◆ **Exercise description**: In the entries below, repeat only the lines between those holding "Page size: 1500x1125." and "Document page, 2001x1125 pixels.", inclusive. Leave pictures out.

-----

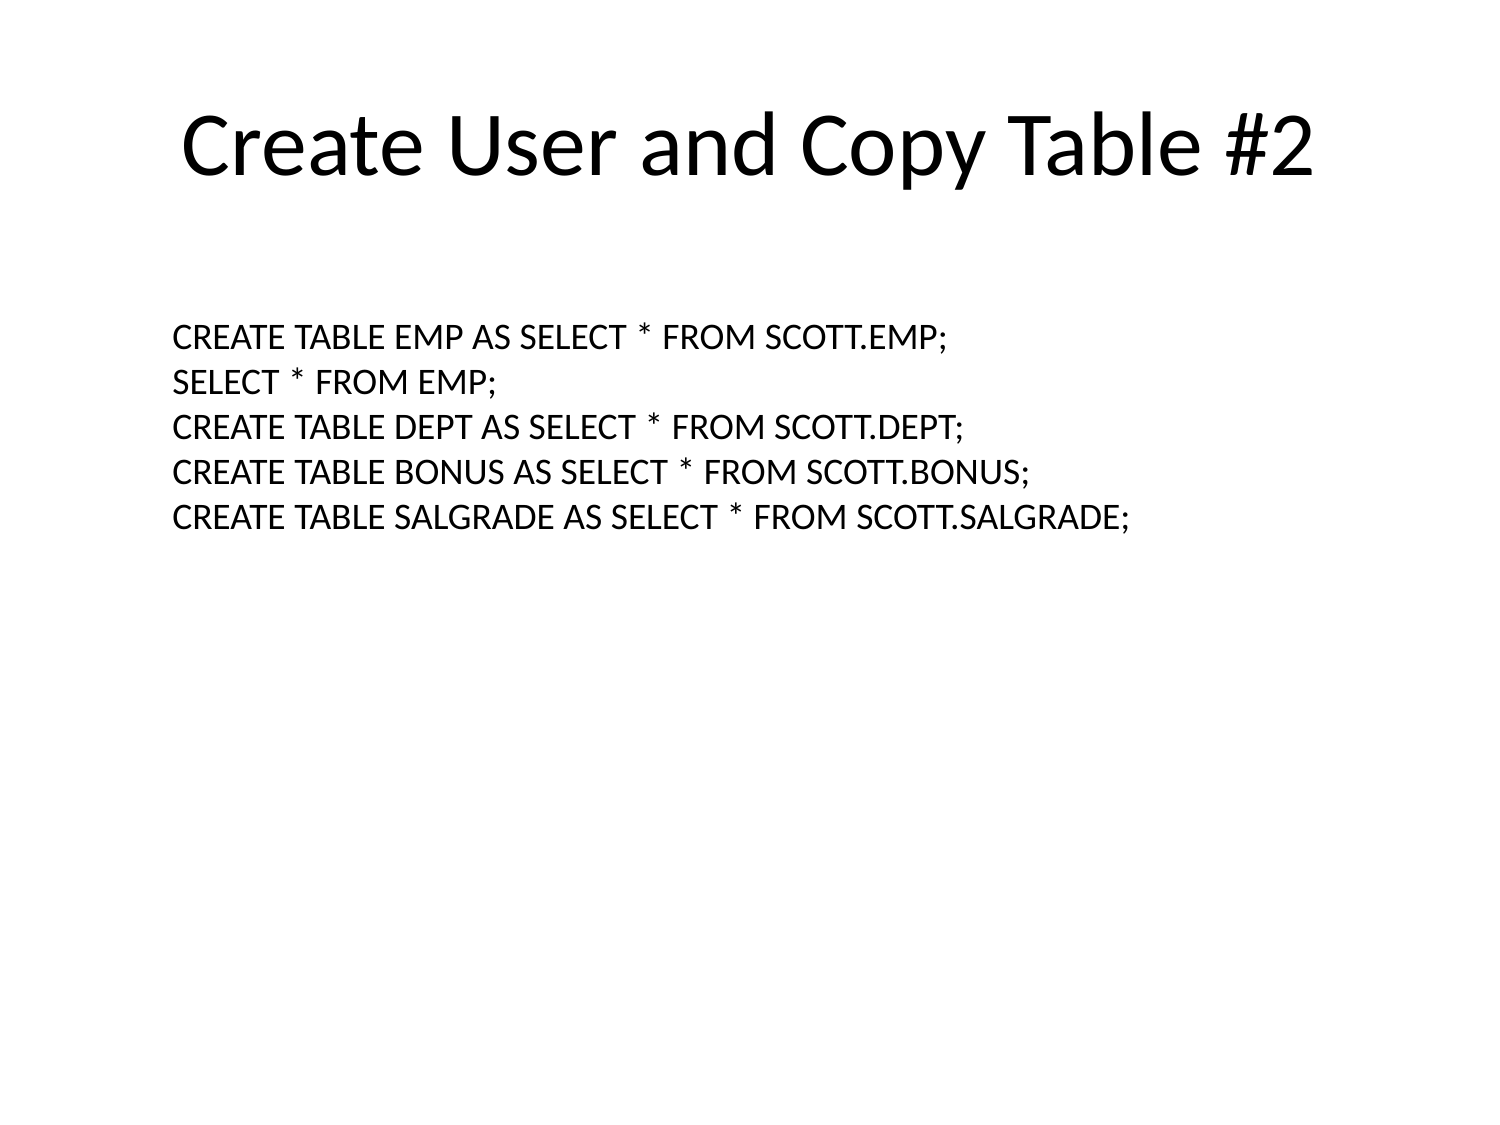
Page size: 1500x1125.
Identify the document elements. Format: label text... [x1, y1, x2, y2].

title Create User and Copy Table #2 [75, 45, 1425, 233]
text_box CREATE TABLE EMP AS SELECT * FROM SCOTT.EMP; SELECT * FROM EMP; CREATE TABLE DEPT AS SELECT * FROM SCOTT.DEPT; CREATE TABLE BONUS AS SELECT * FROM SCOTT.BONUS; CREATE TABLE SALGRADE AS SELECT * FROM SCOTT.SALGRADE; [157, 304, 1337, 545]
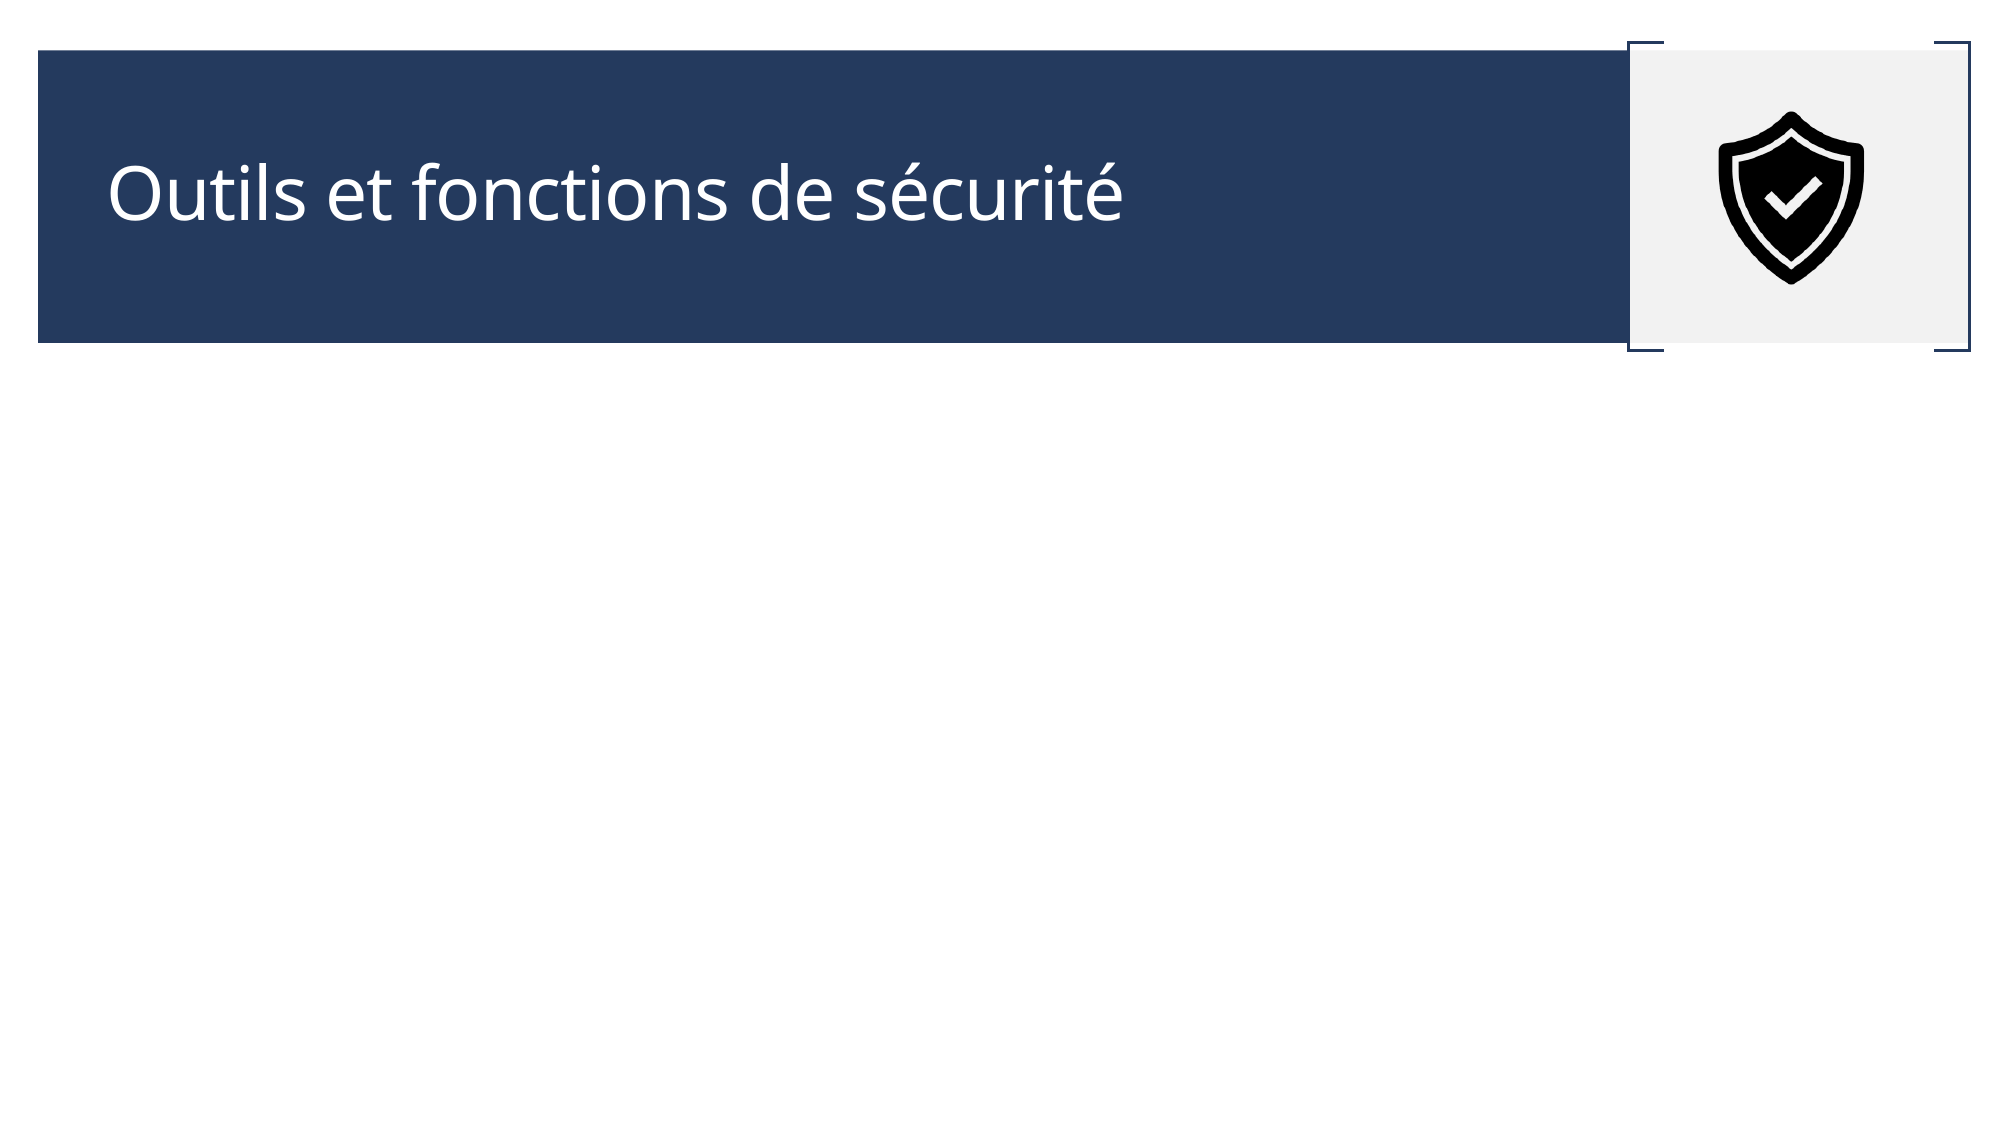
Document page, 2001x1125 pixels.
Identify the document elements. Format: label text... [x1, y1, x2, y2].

-----

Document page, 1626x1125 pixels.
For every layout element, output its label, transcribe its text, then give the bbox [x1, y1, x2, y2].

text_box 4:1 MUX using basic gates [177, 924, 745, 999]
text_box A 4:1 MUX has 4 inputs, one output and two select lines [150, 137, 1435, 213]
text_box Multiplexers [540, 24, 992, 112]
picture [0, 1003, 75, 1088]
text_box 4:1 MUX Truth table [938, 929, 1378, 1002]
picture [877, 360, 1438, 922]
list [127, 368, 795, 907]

-----

◆ **Final answer**:
Page size: 1500x1125.
Identify the document elements. Format: label text... [x1, y1, x2, y2].

title Create User and Copy Table #2 [75, 45, 1425, 233]
text_box CREATE TABLE EMP AS SELECT * FROM SCOTT.EMP; SELECT * FROM EMP; CREATE TABLE DEPT AS SELECT * FROM SCOTT.DEPT; CREATE TABLE BONUS AS SELECT * FROM SCOTT.BONUS; CREATE TABLE SALGRADE AS SELECT * FROM SCOTT.SALGRADE; [157, 304, 1337, 545]
Document page, 2001x1125 pixels.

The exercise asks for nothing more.